## GIVEN RECORDS:
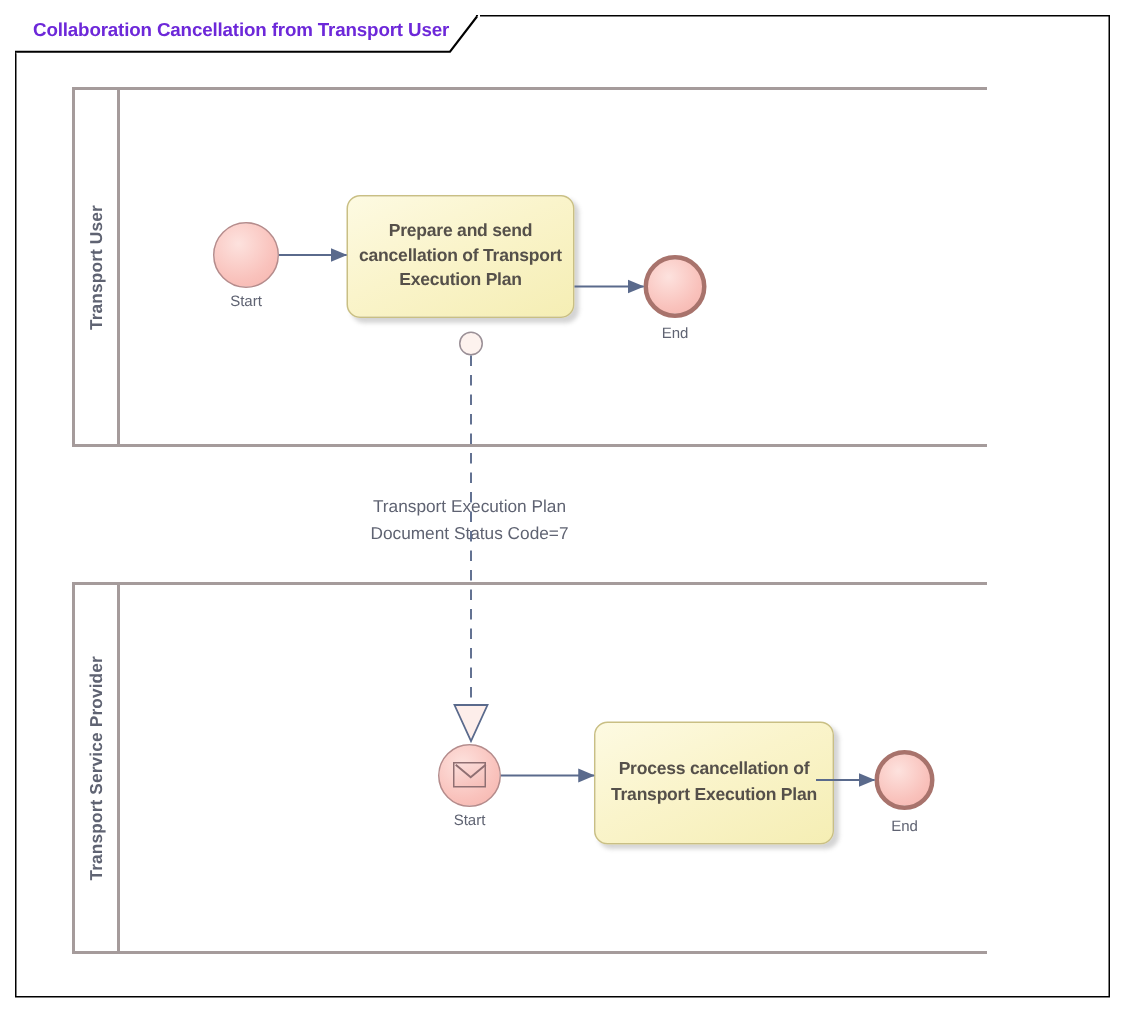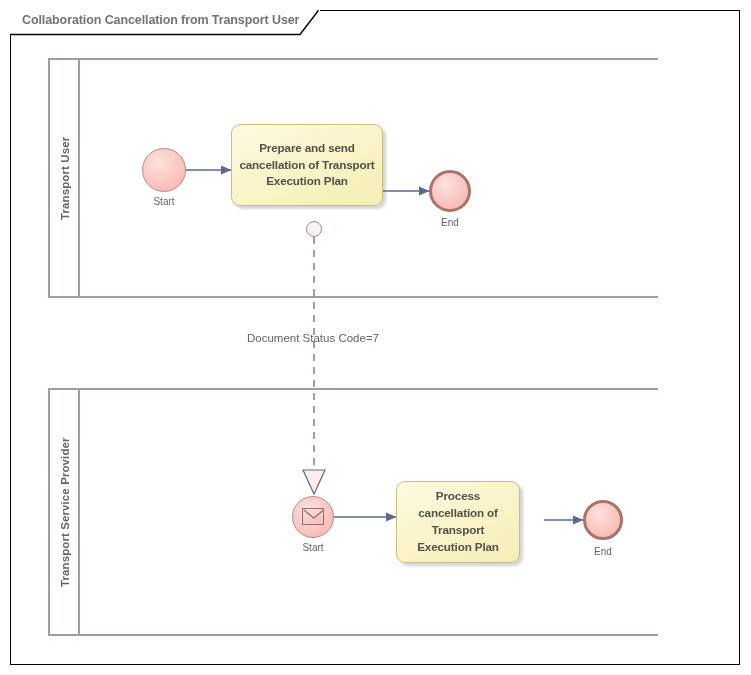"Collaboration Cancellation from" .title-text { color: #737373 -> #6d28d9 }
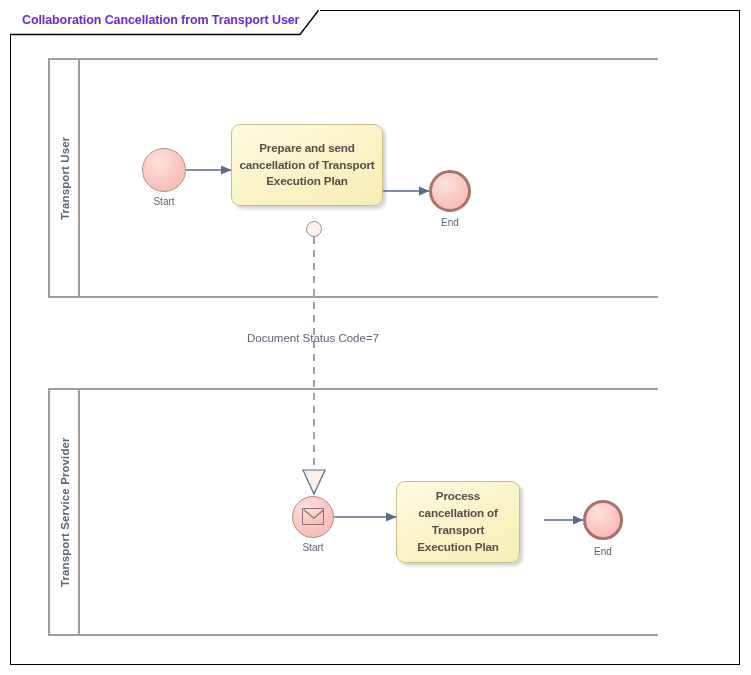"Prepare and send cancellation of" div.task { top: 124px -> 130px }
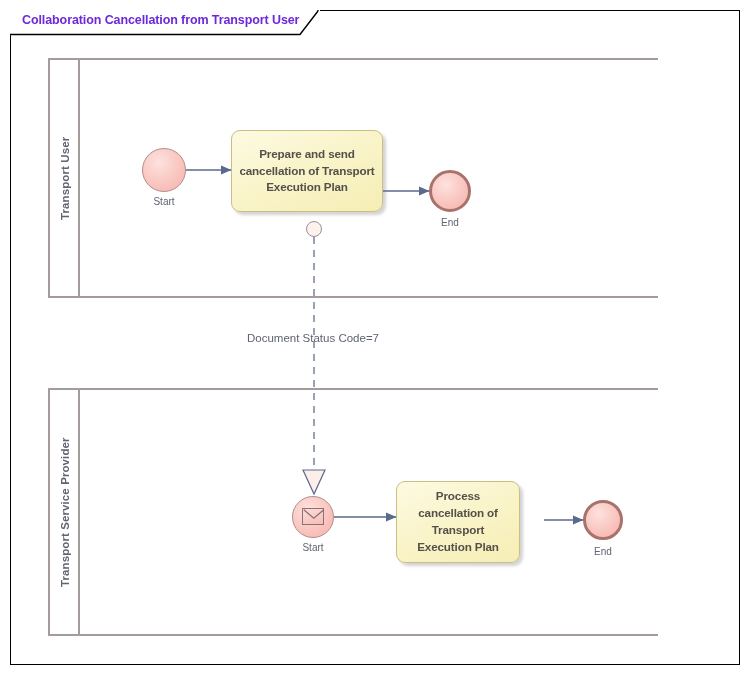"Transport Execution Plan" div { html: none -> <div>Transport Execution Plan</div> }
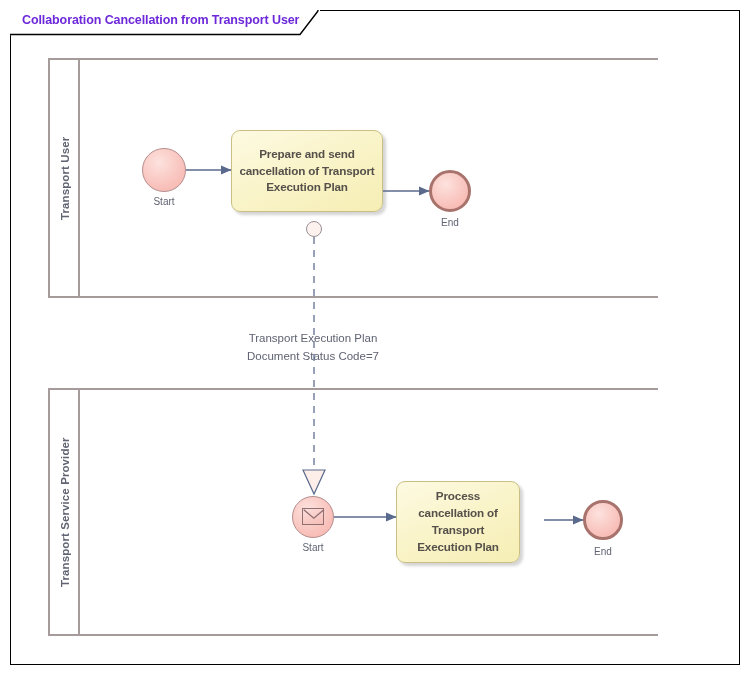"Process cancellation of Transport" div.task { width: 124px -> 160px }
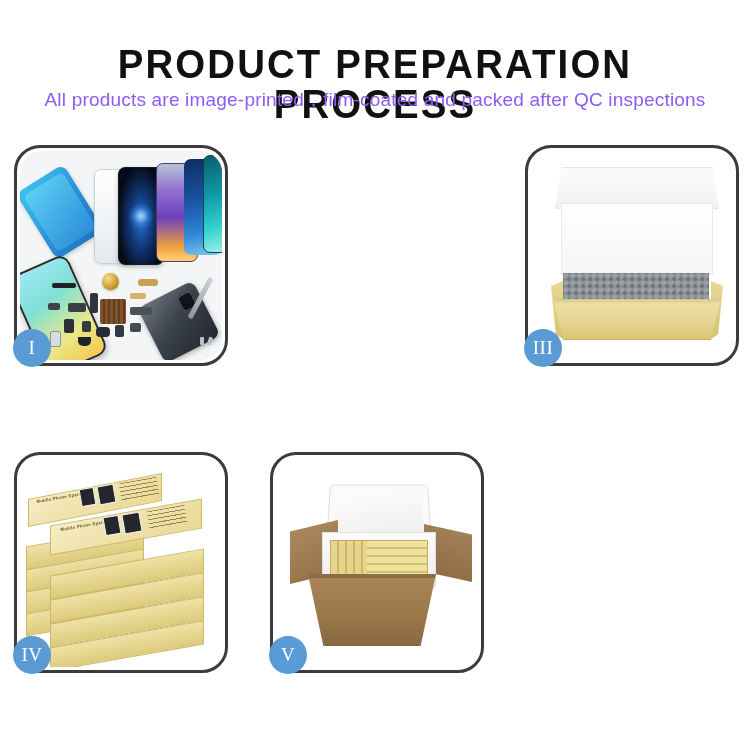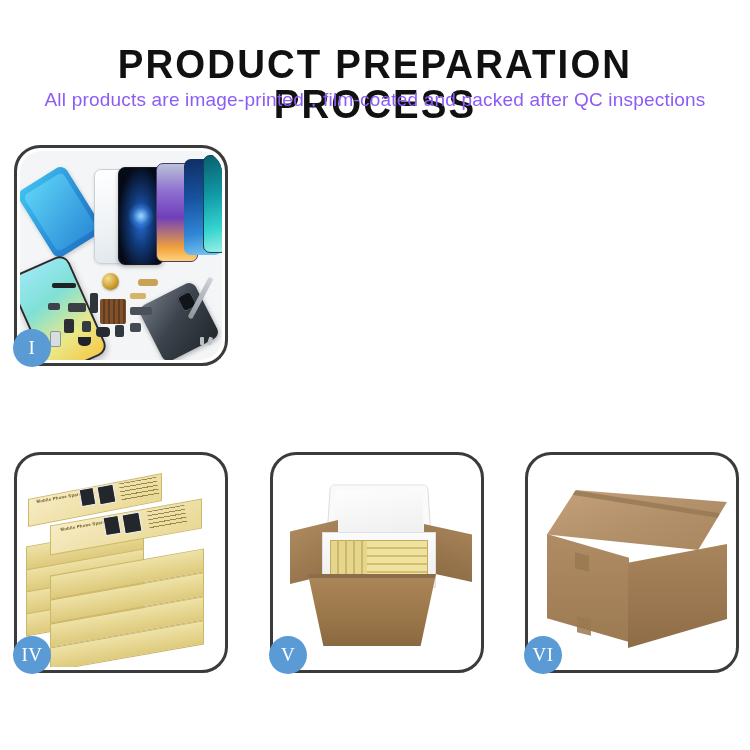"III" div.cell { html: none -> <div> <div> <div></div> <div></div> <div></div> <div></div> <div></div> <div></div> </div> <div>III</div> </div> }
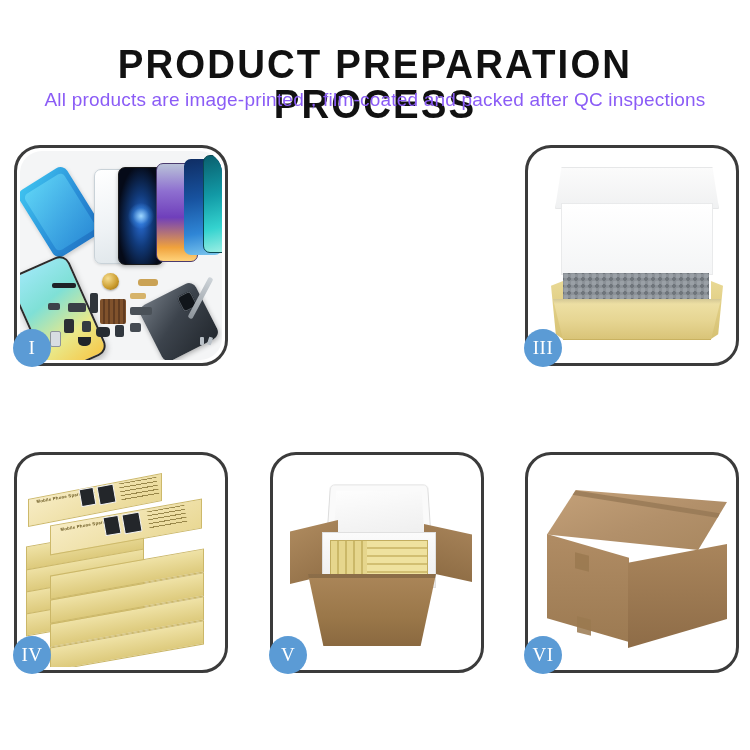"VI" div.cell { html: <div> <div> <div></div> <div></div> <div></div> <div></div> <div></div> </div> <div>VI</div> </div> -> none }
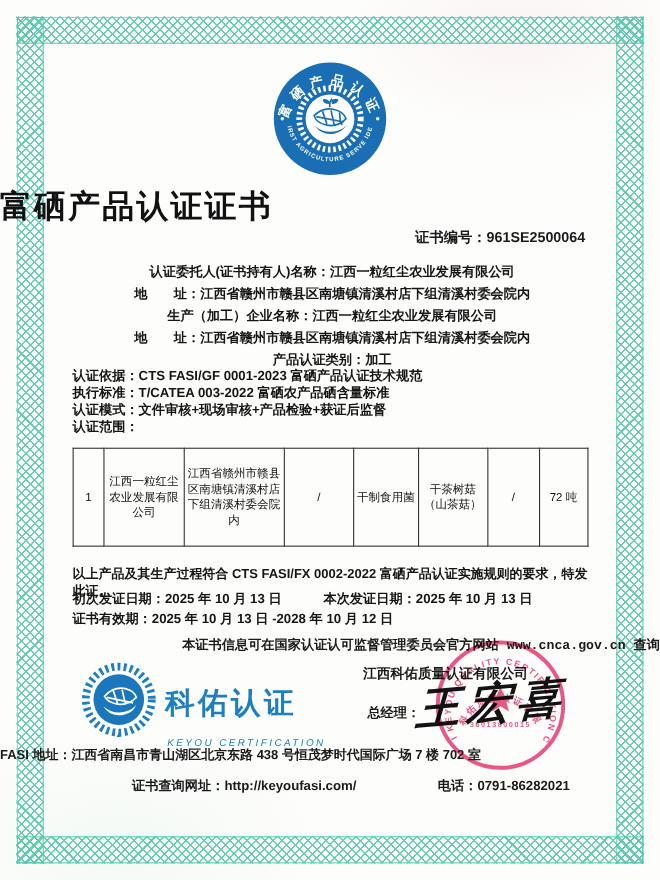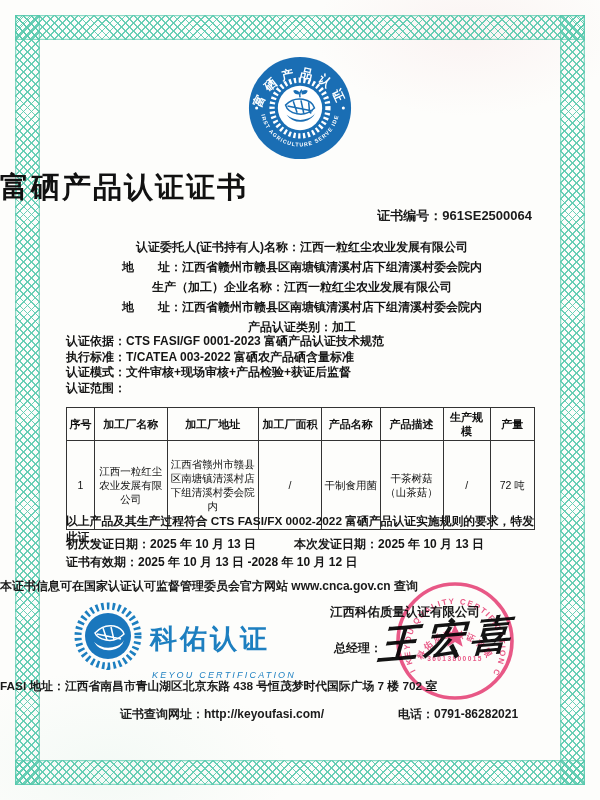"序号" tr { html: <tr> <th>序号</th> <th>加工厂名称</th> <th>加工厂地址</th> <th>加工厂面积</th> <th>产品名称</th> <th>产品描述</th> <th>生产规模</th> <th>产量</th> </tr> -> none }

## ASSIGNMENT:
Return each record as written, minus its images.

## SOLUTION:
"Collaboration Cancellation from" .title-text { color: #737373 -> #6d28d9 }
"Prepare and send cancellation of" div.task { top: 124px -> 130px }
"Transport Execution Plan" div { html: none -> <div>Transport Execution Plan</div> }
"Process cancellation of Transport" div.task { width: 124px -> 160px }
"III" div.cell { html: none -> <div> <div> <div></div> <div></div> <div></div> <div></div> <div></div> <div></div> </div> <div>III</div> </div> }
"VI" div.cell { html: <div> <div> <div></div> <div></div> <div></div> <div></div> <div></div> </div> <div>VI</div> </div> -> none }
"序号" tr { html: <tr> <th>序号</th> <th>加工厂名称</th> <th>加工厂地址</th> <th>加工厂面积</th> <th>产品名称</th> <th>产品描述</th> <th>生产规模</th> <th>产量</th> </tr> -> none }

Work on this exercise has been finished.